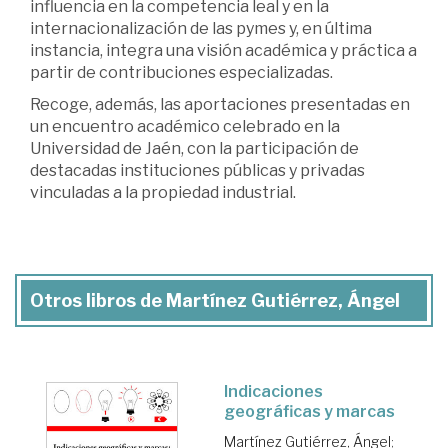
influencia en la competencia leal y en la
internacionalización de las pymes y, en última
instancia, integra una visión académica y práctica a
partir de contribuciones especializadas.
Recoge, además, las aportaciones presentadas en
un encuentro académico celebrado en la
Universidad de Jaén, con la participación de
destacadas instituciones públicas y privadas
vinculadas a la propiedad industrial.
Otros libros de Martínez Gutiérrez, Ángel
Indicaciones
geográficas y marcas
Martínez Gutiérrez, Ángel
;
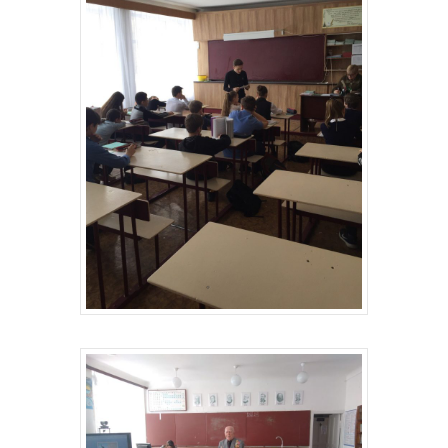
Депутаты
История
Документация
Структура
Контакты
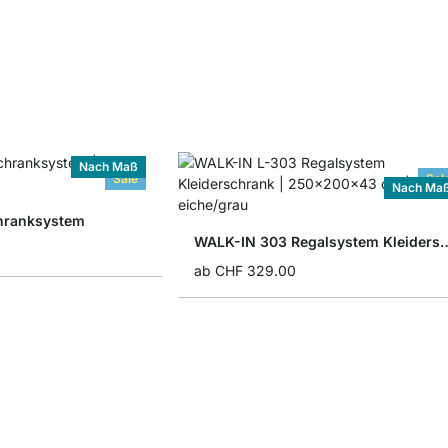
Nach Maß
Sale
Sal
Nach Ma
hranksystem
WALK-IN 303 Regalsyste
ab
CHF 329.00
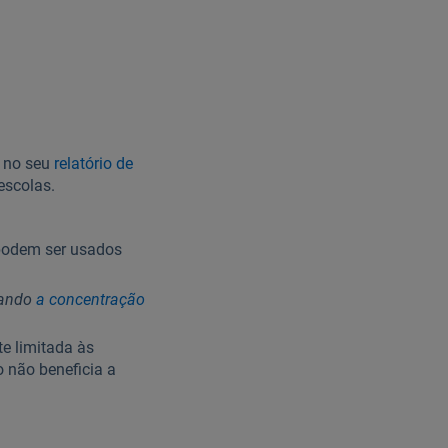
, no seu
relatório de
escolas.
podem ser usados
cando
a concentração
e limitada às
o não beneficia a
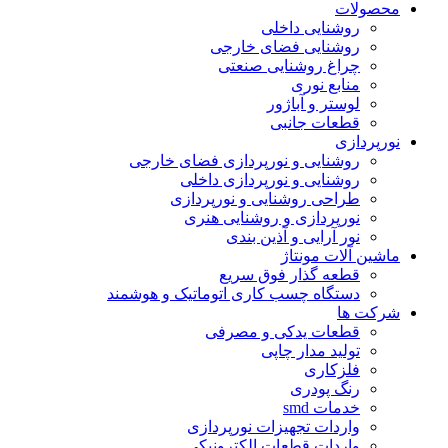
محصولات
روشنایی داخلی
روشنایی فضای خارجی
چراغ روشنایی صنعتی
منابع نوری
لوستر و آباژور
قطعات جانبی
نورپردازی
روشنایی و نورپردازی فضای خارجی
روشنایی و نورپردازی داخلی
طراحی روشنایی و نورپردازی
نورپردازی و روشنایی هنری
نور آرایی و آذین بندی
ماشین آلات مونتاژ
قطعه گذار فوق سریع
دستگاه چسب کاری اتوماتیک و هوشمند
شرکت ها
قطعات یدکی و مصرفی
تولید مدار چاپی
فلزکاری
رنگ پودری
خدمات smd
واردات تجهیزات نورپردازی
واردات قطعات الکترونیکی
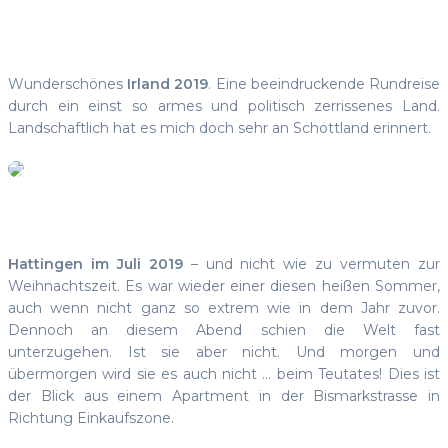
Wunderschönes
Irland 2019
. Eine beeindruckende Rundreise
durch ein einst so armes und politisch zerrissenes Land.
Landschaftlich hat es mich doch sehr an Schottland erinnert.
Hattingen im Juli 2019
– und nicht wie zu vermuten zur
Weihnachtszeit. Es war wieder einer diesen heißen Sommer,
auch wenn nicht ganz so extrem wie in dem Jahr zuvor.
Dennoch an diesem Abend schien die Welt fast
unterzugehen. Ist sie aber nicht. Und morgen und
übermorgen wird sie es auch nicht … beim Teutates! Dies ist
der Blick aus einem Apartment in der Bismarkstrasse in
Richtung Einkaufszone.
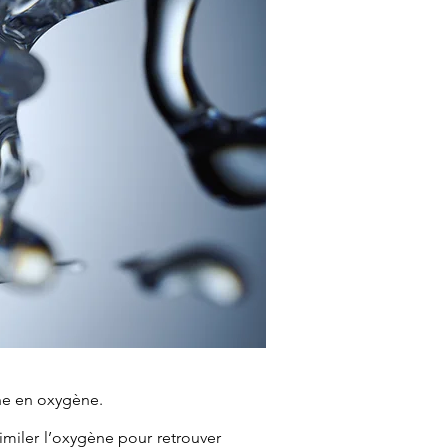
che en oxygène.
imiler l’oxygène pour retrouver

**Task to carry out:** Reproduce, word for word, the text read from each of the records above, omitting the pictures.

**Answer to the problem:**
influencia en la competencia leal y en la
internacionalización de las pymes y, en última
instancia, integra una visión académica y práctica a
partir de contribuciones especializadas.
Recoge, además, las aportaciones presentadas en
un encuentro académico celebrado en la
Universidad de Jaén, con la participación de
destacadas instituciones públicas y privadas
vinculadas a la propiedad industrial.
Otros libros de Martínez Gutiérrez, Ángel
Indicaciones
geográficas y marcas
Martínez Gutiérrez, Ángel
;
Депутаты
История
Документация
Структура
Контакты
Nach Maß
Sale
Sal
Nach Ma
hranksystem
WALK-IN 303 Regalsyste
ab
CHF 329.00
, no seu
relatório de
escolas.
podem ser usados
cando
a concentração
e limitada às
o não beneficia a
محصولات
روشنایی داخلی
روشنایی فضای خارجی
چراغ روشنایی صنعتی
منابع نوری
لوستر و آباژور
قطعات جانبی
نورپردازی
روشنایی و نورپردازی فضای خارجی
روشنایی و نورپردازی داخلی
طراحی روشنایی و نورپردازی
نورپردازی و روشنایی هنری
نور آرایی و آذین بندی
ماشین آلات مونتاژ
قطعه گذار فوق سریع
دستگاه چسب کاری اتوماتیک و هوشمند
شرکت ها
قطعات یدکی و مصرفی
تولید مدار چاپی
فلزکاری
رنگ پودری
خدمات smd
واردات تجهیزات نورپردازی
واردات قطعات الکترونیکی
Wunderschönes
Irland 2019
. Eine beeindruckende Rundreise
durch ein einst so armes und politisch zerrissenes Land.
Landschaftlich hat es mich doch sehr an Schottland erinnert.
Hattingen im Juli 2019
– und nicht wie zu vermuten zur
Weihnachtszeit. Es war wieder einer diesen heißen Sommer,
auch wenn nicht ganz so extrem wie in dem Jahr zuvor.
Dennoch an diesem Abend schien die Welt fast
unterzugehen. Ist sie aber nicht. Und morgen und
übermorgen wird sie es auch nicht … beim Teutates! Dies ist
der Blick aus einem Apartment in der Bismarkstrasse in
Richtung Einkaufszone.
che en oxygène.
imiler l’oxygène pour retrouver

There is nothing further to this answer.